Page excerpt:
— BEGIN —
Re: Saving Spark streaming RDD with saveAsTextFiles ends up creating empty files on HDFS

Mich Talebzadeh Tue, 05 Apr 2016 16:17:28 -0700

I agree every time an OS file is created, it requires a context switch plus
a file descriptor. It is probably more time consuming to open and close
these files than actually doing the work.


I always wondered about performance implication of Spark streaming and
although there are some early days results. I have yet to see any concrete
P&T on this.

My issue is that I want to use Spark streaming with Complex Event
Processing by developing adaptors (a combination of filters and mappers) to
distinguish signal from pedestal in real terms and only Save data to
persistent storage (HDFS) if they are of value.

I am using Kafka upstream and that does a good job. Now I am trying to
experiment with saving data to HDFS in one form or shape. Basically this is
just immutable data so the lesser partition the better. I am happy to store
the data in text, parquet or (ORC format in Hive) as long as it works.
— END —
[Data items]
— BEGIN —
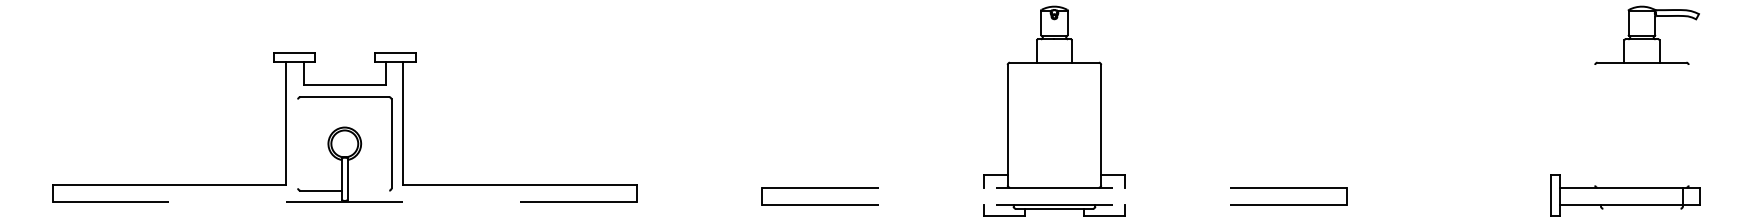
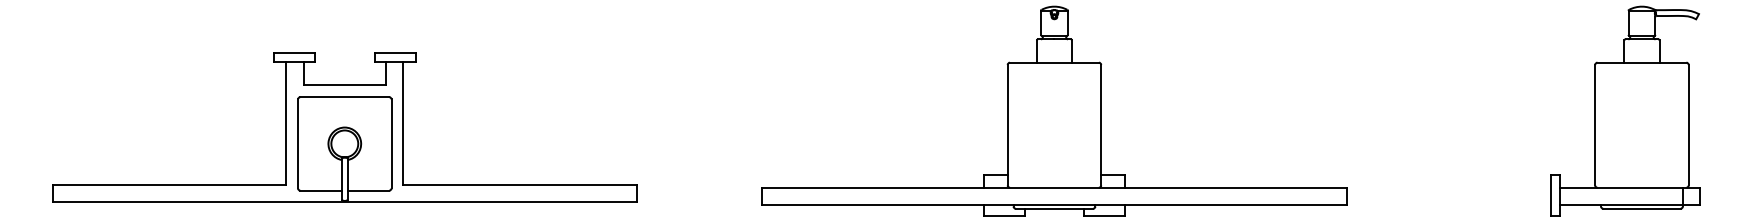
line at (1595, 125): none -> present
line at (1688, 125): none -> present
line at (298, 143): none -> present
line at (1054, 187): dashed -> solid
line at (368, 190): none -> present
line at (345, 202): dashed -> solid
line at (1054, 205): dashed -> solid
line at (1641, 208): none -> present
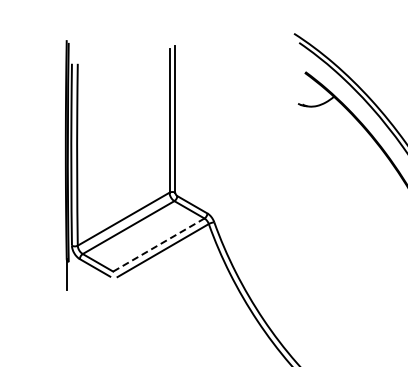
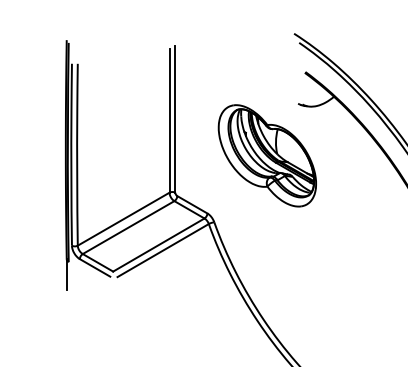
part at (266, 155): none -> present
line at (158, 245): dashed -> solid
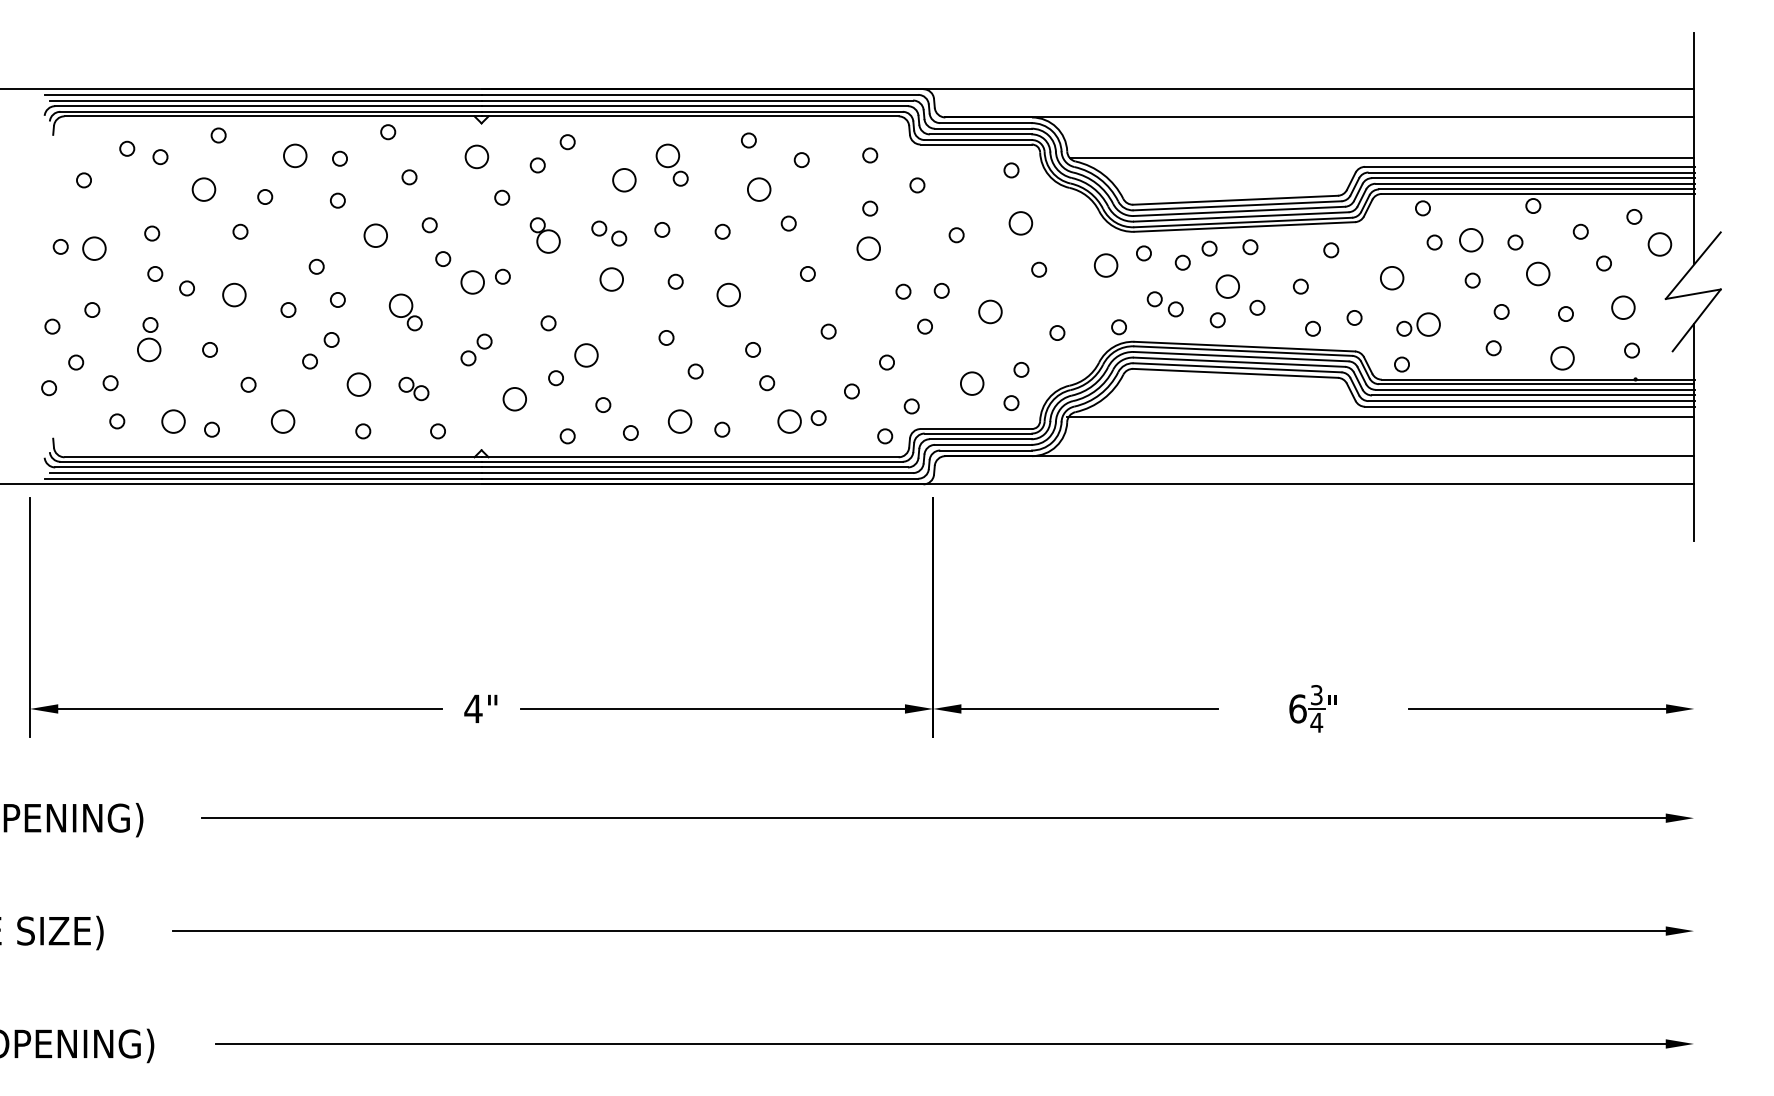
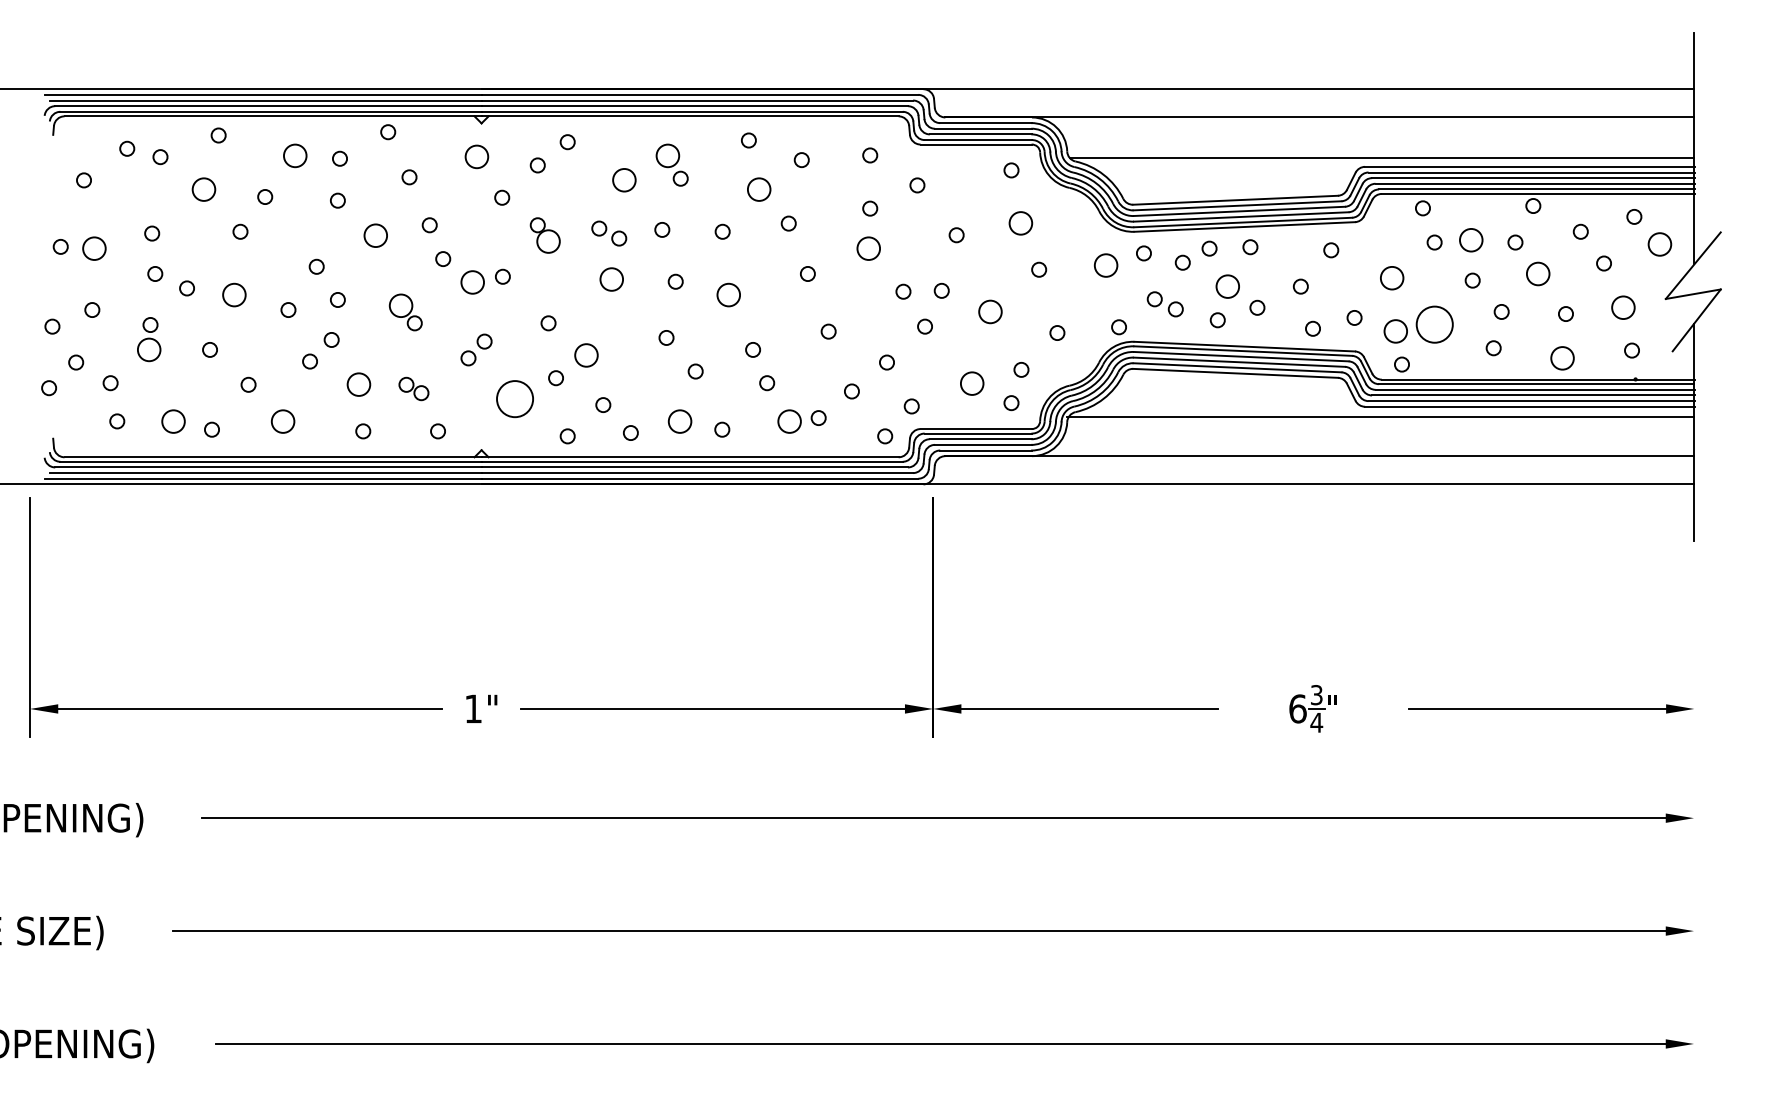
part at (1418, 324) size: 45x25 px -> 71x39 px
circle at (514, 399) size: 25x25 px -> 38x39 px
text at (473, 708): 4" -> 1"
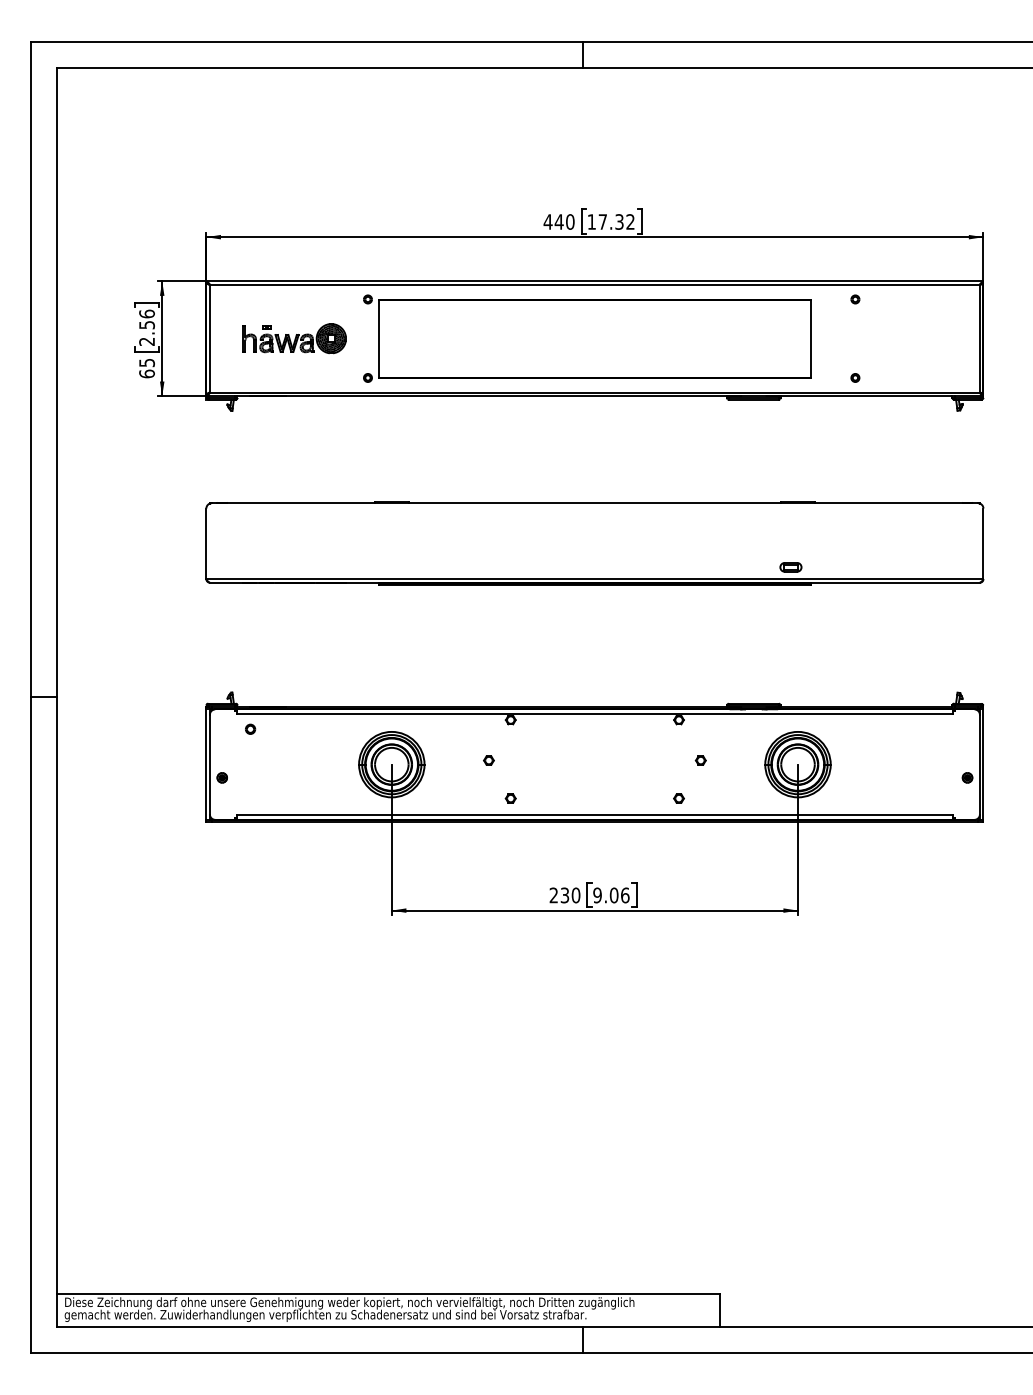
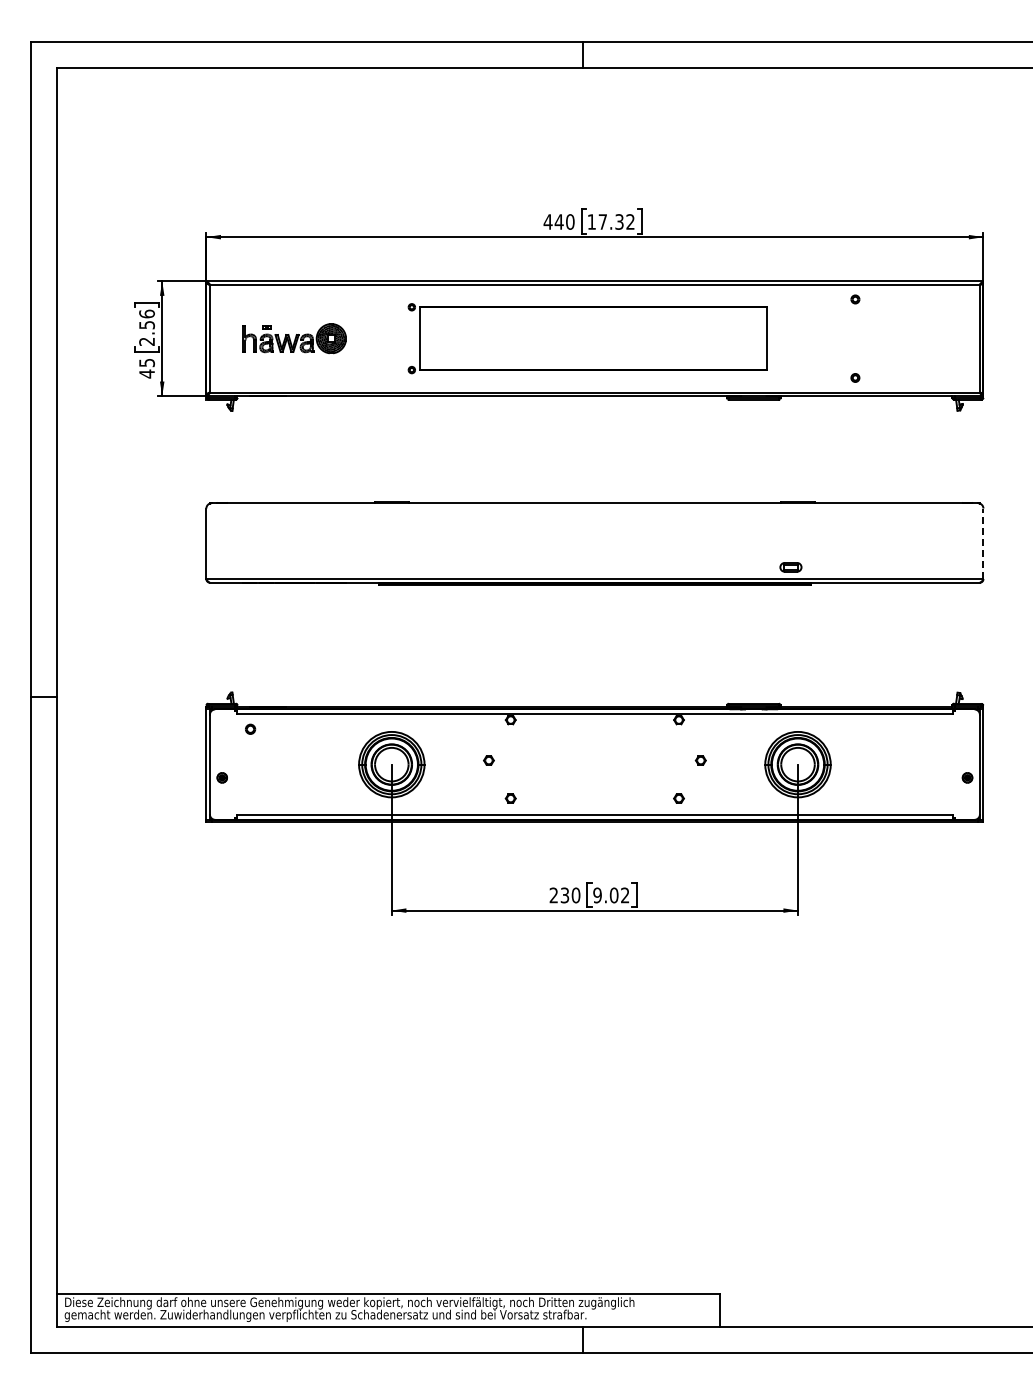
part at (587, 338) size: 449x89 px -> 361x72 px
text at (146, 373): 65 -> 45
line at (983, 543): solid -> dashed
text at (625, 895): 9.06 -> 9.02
— END —
Parts of the exercise:
1: Answer these questions from the forum post, one answer a line:
(a) What does the writer use upstream?
(b) What two things are required every time an OS file is created?
(c) Where does the writer want to save only the data that is of value?
2: Decide whether each statement agrees with the forum post, and back each yes or no with the words that settle it:
(a) The writer has already seen concrete P&T results for Spark streaming.
(b) The writer is willing to store the data in parquet.
(c) The adaptors the writer describes are a combination of filters and reducers.
3: Repeat the part of the forum post that begins at the words "My issue is" and stops after the words "are of value.", keeping every word and mark unchanged.
The listing has no role in any of this work.

Answers for this exercise:
1:
(a) Kafka.
(b) A context switch plus a file descriptor.
(c) Persistent storage (HDFS).

2:
(a) No: "I have yet to see any concrete P&T on this."
(b) Yes: "I am happy to store the data in text, parquet or (ORC format in Hive) as long as it works."
(c) No: "a combination of filters and mappers"

3:
My issue is that I want to use Spark streaming with Complex Event
Processing by developing adaptors (a combination of filters and mappers) to
distinguish signal from pedestal in real terms and only Save data to
persistent storage (HDFS) if they are of value.